Dataset records
::::

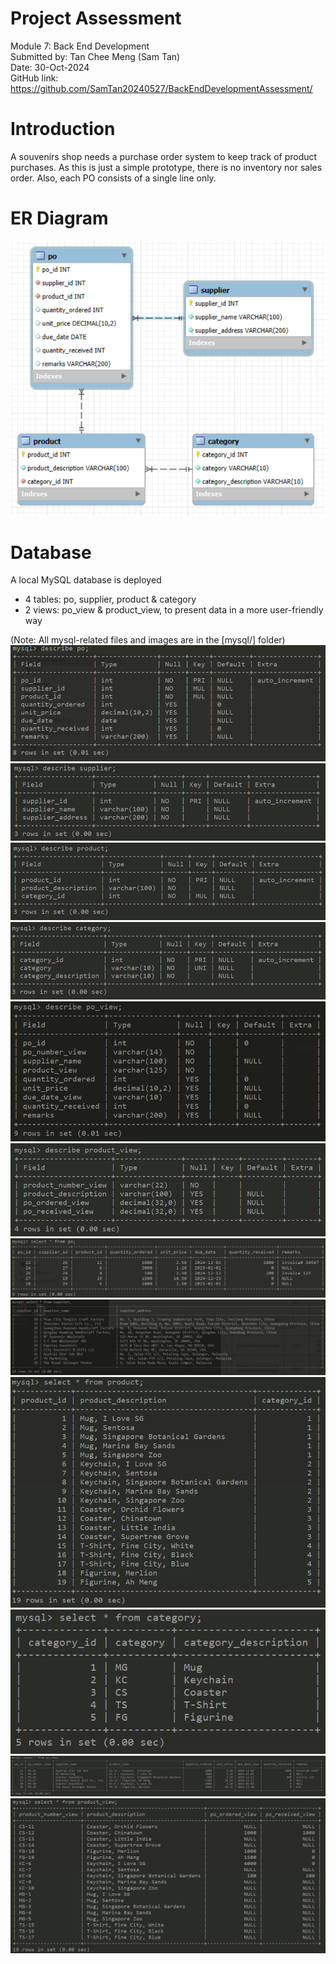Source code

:# Project Assessment
Module 7: Back End Development \
Submitted by: Tan Chee Meng (Sam Tan) \
Date: 30-Oct-2024 \
GitHub link: https://github.com/SamTan20240527/BackEndDevelopmentAssessment/

# Introduction
A souvenirs shop needs a purchase order system to keep track of product purchases. As this is just a simple prototype, there is no inventory nor sales order. Also, each PO consists of a single line only. 

# ER Diagram
![ER Diagram](mysql/er_diagram.png)

# Database
A local MySQL database is deployed
- 4 tables: po, supplier, product & category
- 2 views: po_view & product_view, to present data in a more user-friendly way

(Note: All mysql-related files and images are in the [mysql/] folder)
![po_schema](mysql/po_schema.png)
![supplier_schema](mysql/supplier_schema.png)
![product_schema](mysql/product_schema.png)
![category_schema](mysql/category_schema.png)
![po_view_schema](mysql/po_view_schema.png)
![product_view_schema](mysql/product_view_schema.png)
![po_data](mysql/po_data.png)
![supplier_data](mysql/supplier_data.png)
![product_data](mysql/product_data.png)
![category_data](mysql/category_data.png)
![po_view_data](mysql/po_view_data.png)
![product_view_data](mysql/product_view_data.png)
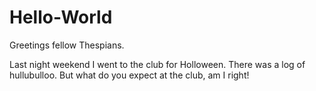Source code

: # Hello-World


Greetings fellow Thespians. 

Last night weekend I went to the club for Holloween. There was a log of hullubulloo. But what do you expect at the club, am I right!
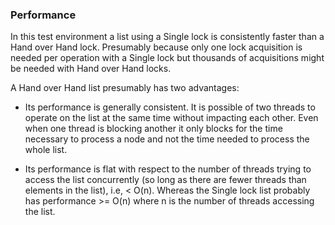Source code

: ### Performance

In this test environment a list using a Single lock is consistently
faster than a Hand over Hand lock. Presumably because only one lock
acquisition is needed per operation with a Single lock but thousands of 
acquisitions might be needed with Hand over Hand locks.

A Hand over Hand list presumably has two advantages:

  - Its performance is generally consistent. It is possible of two 
  	threads to operate on the list at the same time without impacting 
  	each other. Even when one thread is blocking another it only blocks 
  	for the time necessary to process a node and not the time needed to process the whole list.

  - Its performance is flat with respect to the number of threads trying
   	to access the list concurrently (so long as there are fewer threads
   	than elements in the list), i.e, < O(n). Whereas the Single lock 
   	list probably has performance >= O(n) where n is the number of 
   	threads accessing the list.
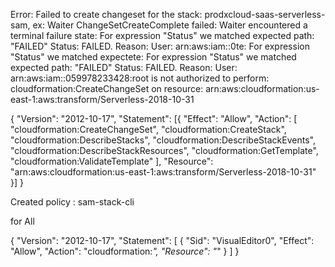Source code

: Error: Failed to create changeset for the stack: prodxcloud-saas-serverless-sam, ex: Waiter ChangeSetCreateComplete failed: Waiter encountered a terminal failure state: For expression "Status" we matched expected path: "FAILED" Status: FAILED. Reason: User: arn:aws:iam::0te: For expression "Status" we matched expectete: For expression "Status" we matched expected path: "FAILED" Status: FAILED. Reason: User: arn:aws:iam::059978233428:root is not authorized to perform: cloudformation:CreateChangeSet on resource: arn:aws:cloudformation:us-east-1:aws:transform/Serverless-2018-10-31

{
    "Version": "2012-10-17",
    "Statement": [{
        "Effect": "Allow",
        "Action": [
            "cloudformation:CreateChangeSet",
             "cloudformation:CreateStack",
            "cloudformation:DescribeStacks",
            "cloudformation:DescribeStackEvents",
            "cloudformation:DescribeStackResources",
            "cloudformation:GetTemplate",
            "cloudformation:ValidateTemplate"
        ],
        "Resource": "arn:aws:cloudformation:us-east-1:aws:transform/Serverless-2018-10-31"
    }]
}

Created policy : sam-stack-cli


for All

{
	"Version": "2012-10-17",
	"Statement": [
		{
			"Sid": "VisualEditor0",
			"Effect": "Allow",
			"Action": "cloudformation:*",
			"Resource": "*"
		}
	]
}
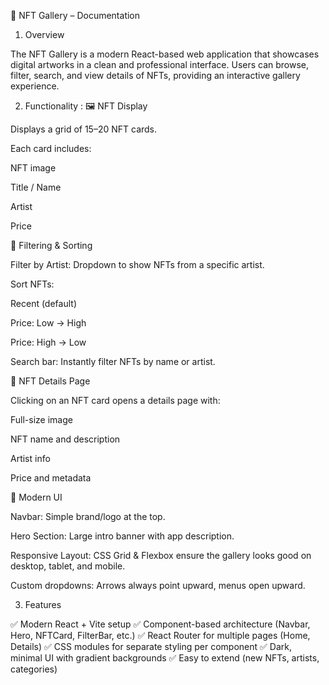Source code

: 

📖 NFT Gallery – Documentation
1. Overview

The NFT Gallery is a modern React-based web application that showcases digital artworks in a clean and professional interface. Users can browse, filter, search, and view details of NFTs, providing an interactive gallery experience.

2. Functionality : 
🖼️ NFT Display

Displays a grid of 15–20 NFT cards.

Each card includes:

NFT image

Title / Name

Artist

Price

🔎 Filtering & Sorting

Filter by Artist: Dropdown to show NFTs from a specific artist.

Sort NFTs:

Recent (default)

Price: Low → High

Price: High → Low

Search bar: Instantly filter NFTs by name or artist.

📑 NFT Details Page

Clicking on an NFT card opens a details page with:

Full-size image

NFT name and description

Artist info

Price and metadata

🎨 Modern UI

Navbar: Simple brand/logo at the top.

Hero Section: Large intro banner with app description.

Responsive Layout: CSS Grid & Flexbox ensure the gallery looks good on desktop, tablet, and mobile.

Custom dropdowns: Arrows always point upward, menus open upward.

3. Features

✅ Modern React + Vite setup
✅ Component-based architecture (Navbar, Hero, NFTCard, FilterBar, etc.)
✅ React Router for multiple pages (Home, Details)
✅ CSS modules for separate styling per component
✅ Dark, minimal UI with gradient backgrounds
✅ Easy to extend (new NFTs, artists, categories)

::::

What is being asked
Reproduce the source text of every entry above word for word, omitting the pictures.

Written answer
Source code

:# Project Assessment
Module 7: Back End Development \
Submitted by: Tan Chee Meng (Sam Tan) \
Date: 30-Oct-2024 \
GitHub link: https://github.com/SamTan20240527/BackEndDevelopmentAssessment/

# Introduction
A souvenirs shop needs a purchase order system to keep track of product purchases. As this is just a simple prototype, there is no inventory nor sales order. Also, each PO consists of a single line only. 

# ER Diagram
![ER Diagram](mysql/er_diagram.png)

# Database
A local MySQL database is deployed
- 4 tables: po, supplier, product & category
- 2 views: po_view & product_view, to present data in a more user-friendly way

(Note: All mysql-related files and images are in the [mysql/] folder)
![po_schema](mysql/po_schema.png)
![supplier_schema](mysql/supplier_schema.png)
![product_schema](mysql/product_schema.png)
![category_schema](mysql/category_schema.png)
![po_view_schema](mysql/po_view_schema.png)
![product_view_schema](mysql/product_view_schema.png)
![po_data](mysql/po_data.png)
![supplier_data](mysql/supplier_data.png)
![product_data](mysql/product_data.png)
![category_data](mysql/category_data.png)
![po_view_data](mysql/po_view_data.png)
![product_view_data](mysql/product_view_data.png)
Source code

: # Hello-World


Greetings fellow Thespians. 

Last night weekend I went to the club for Holloween. There was a log of hullubulloo. But what do you expect at the club, am I right!
Source code

: ### Performance

In this test environment a list using a Single lock is consistently
faster than a Hand over Hand lock. Presumably because only one lock
acquisition is needed per operation with a Single lock but thousands of 
acquisitions might be needed with Hand over Hand locks.

A Hand over Hand list presumably has two advantages:

  - Its performance is generally consistent. It is possible of two 
  	threads to operate on the list at the same time without impacting 
  	each other. Even when one thread is blocking another it only blocks 
  	for the time necessary to process a node and not the time needed to process the whole list.

  - Its performance is flat with respect to the number of threads trying
   	to access the list concurrently (so long as there are fewer threads
   	than elements in the list), i.e, < O(n). Whereas the Single lock 
   	list probably has performance >= O(n) where n is the number of 
   	threads accessing the list.
Source code

: Error: Failed to create changeset for the stack: prodxcloud-saas-serverless-sam, ex: Waiter ChangeSetCreateComplete failed: Waiter encountered a terminal failure state: For expression "Status" we matched expected path: "FAILED" Status: FAILED. Reason: User: arn:aws:iam::0te: For expression "Status" we matched expectete: For expression "Status" we matched expected path: "FAILED" Status: FAILED. Reason: User: arn:aws:iam::059978233428:root is not authorized to perform: cloudformation:CreateChangeSet on resource: arn:aws:cloudformation:us-east-1:aws:transform/Serverless-2018-10-31

{
    "Version": "2012-10-17",
    "Statement": [{
        "Effect": "Allow",
        "Action": [
            "cloudformation:CreateChangeSet",
             "cloudformation:CreateStack",
            "cloudformation:DescribeStacks",
            "cloudformation:DescribeStackEvents",
            "cloudformation:DescribeStackResources",
            "cloudformation:GetTemplate",
            "cloudformation:ValidateTemplate"
        ],
        "Resource": "arn:aws:cloudformation:us-east-1:aws:transform/Serverless-2018-10-31"
    }]
}

Created policy : sam-stack-cli


for All

{
	"Version": "2012-10-17",
	"Statement": [
		{
			"Sid": "VisualEditor0",
			"Effect": "Allow",
			"Action": "cloudformation:*",
			"Resource": "*"
		}
	]
}
Source code

: 

📖 NFT Gallery – Documentation
1. Overview

The NFT Gallery is a modern React-based web application that showcases digital artworks in a clean and professional interface. Users can browse, filter, search, and view details of NFTs, providing an interactive gallery experience.

2. Functionality : 
🖼️ NFT Display

Displays a grid of 15–20 NFT cards.

Each card includes:

NFT image

Title / Name

Artist

Price

🔎 Filtering & Sorting

Filter by Artist: Dropdown to show NFTs from a specific artist.

Sort NFTs:

Recent (default)

Price: Low → High

Price: High → Low

Search bar: Instantly filter NFTs by name or artist.

📑 NFT Details Page

Clicking on an NFT card opens a details page with:

Full-size image

NFT name and description

Artist info

Price and metadata

🎨 Modern UI

Navbar: Simple brand/logo at the top.

Hero Section: Large intro banner with app description.

Responsive Layout: CSS Grid & Flexbox ensure the gallery looks good on desktop, tablet, and mobile.

Custom dropdowns: Arrows always point upward, menus open upward.

3. Features

✅ Modern React + Vite setup
✅ Component-based architecture (Navbar, Hero, NFTCard, FilterBar, etc.)
✅ React Router for multiple pages (Home, Details)
✅ CSS modules for separate styling per component
✅ Dark, minimal UI with gradient backgrounds
✅ Easy to extend (new NFTs, artists, categories)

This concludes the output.